Singh, who was in Washington to appear at a Johns Hopkins University event with Strobe Talbott, the ex-Deputy Secretary of State in the Clinton Administration, who was his former counterpart in the US-India strategic dialogue that followed after India's Pokhran nuclear tests in May 1998, said he had no idea why this issue had been brought up as a form of protest before a speech he was slated to deliver on the rise of India and China as Asian powers.

"I don't know why," he said he was being heckled, "I am not pro-Khalistan. But they (the protestors) seemed to have all kinds of other issues -- everything."

More than 50 protestors, including what was reported as local Sikhs and Muslims as well as several Berkeley students, had stormed the hall just as Singh was preparing to deliver his speech, and surrounded him, shouting, "You cannot apologise for genocide,' obviously referring to the Gujarat riots that took place on the watch of the Vajpayee administration of which he was a part.
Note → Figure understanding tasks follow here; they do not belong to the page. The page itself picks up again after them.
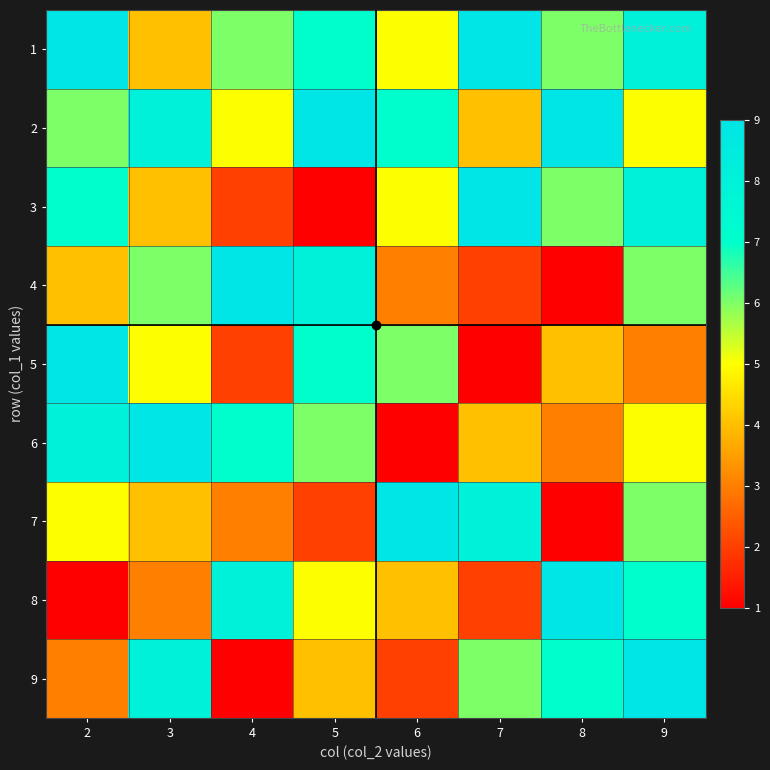

Which label corresponds to the smallest value in the chart?

5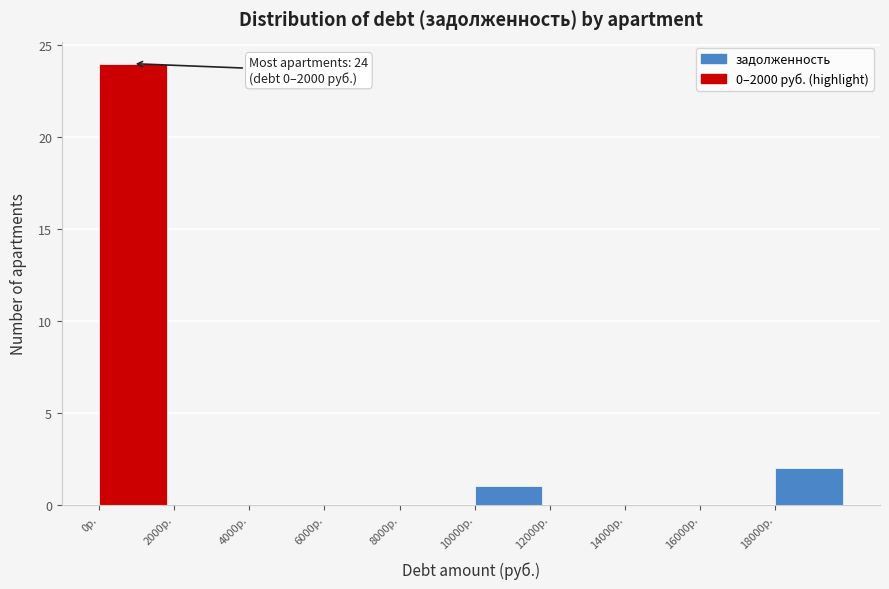

Which range on the x-axis has the tallest bar?

0 to 2000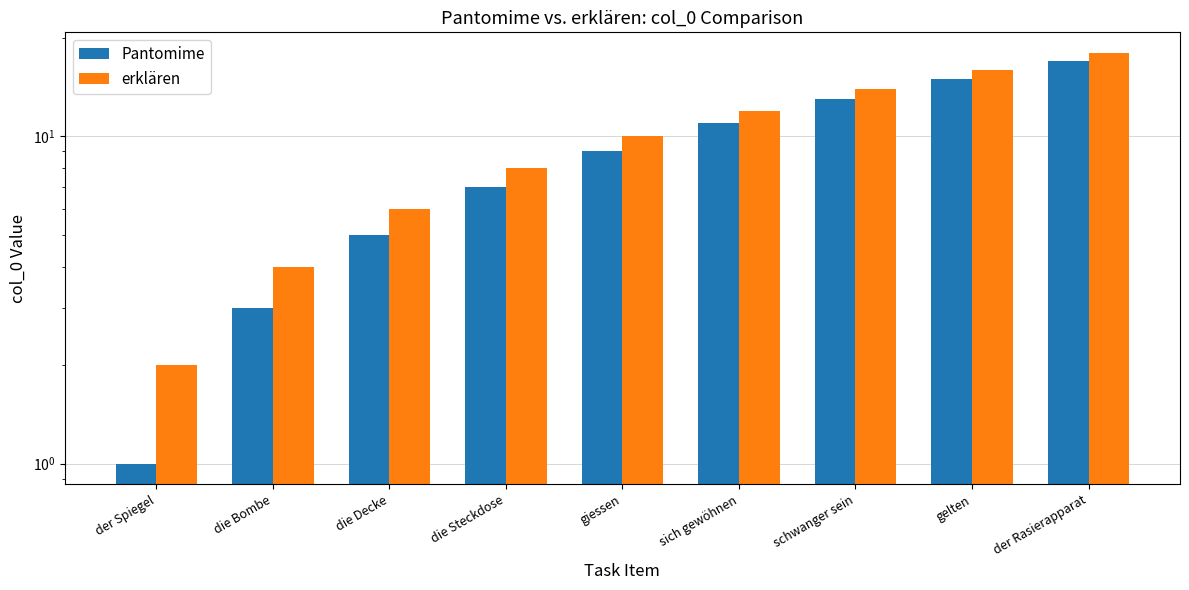

What is the sum of all erklären values?

90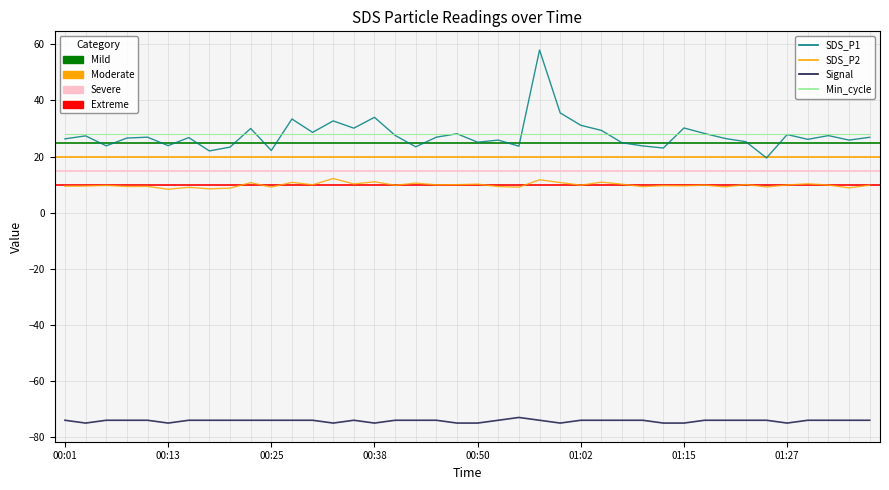

What is the value of the Signal point at the 33rd from the left?

-74.0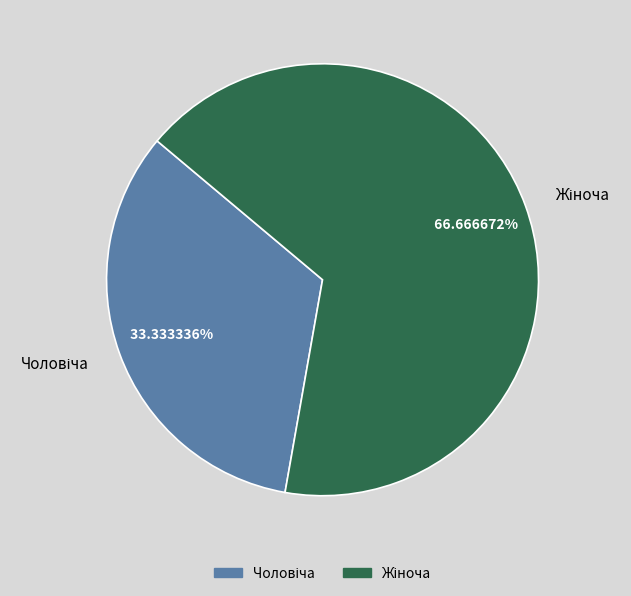

Count the number of slices in the pie.

2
They delayed the event for over half an hour, distributing leaflets among the audience of about 100 people, ignoring the efforts of the organisers who implored them to leave.

When one member of the audience, incensed over the interruption shouted, "This is a democracy, we have an invited guest so let him speak," a dissenter had screamed right back that giving Singh a platform to speak was like giving the floor 'to a Nazi criminal'.

Police was called, but had not immediately intervened, and Randeep Singh, a philosophy major at Berkeley, who led the protest was allowed to speak for a few minutes to denounce the human rights violations of minorities in India, on the condition that after he said his piece, Singh would be permitted to deliver his lecture without any interruptions.

Singh, then in his opening said, "I am honoured to be here despite the excitement of the beginning," and after his speech even though he had insisted on taking some questions from the audience, was advised by security officials that it was better he leave.

He had initially resisted, saying, "This is an educational institution, (and) I have never requested special security arrangements and I certainly will not now," but ultimately relented and had been escorted by about 10 police officers through a rear exit, while the demonstrators waited outside the main entrance of International House on the university campus to heckle him further.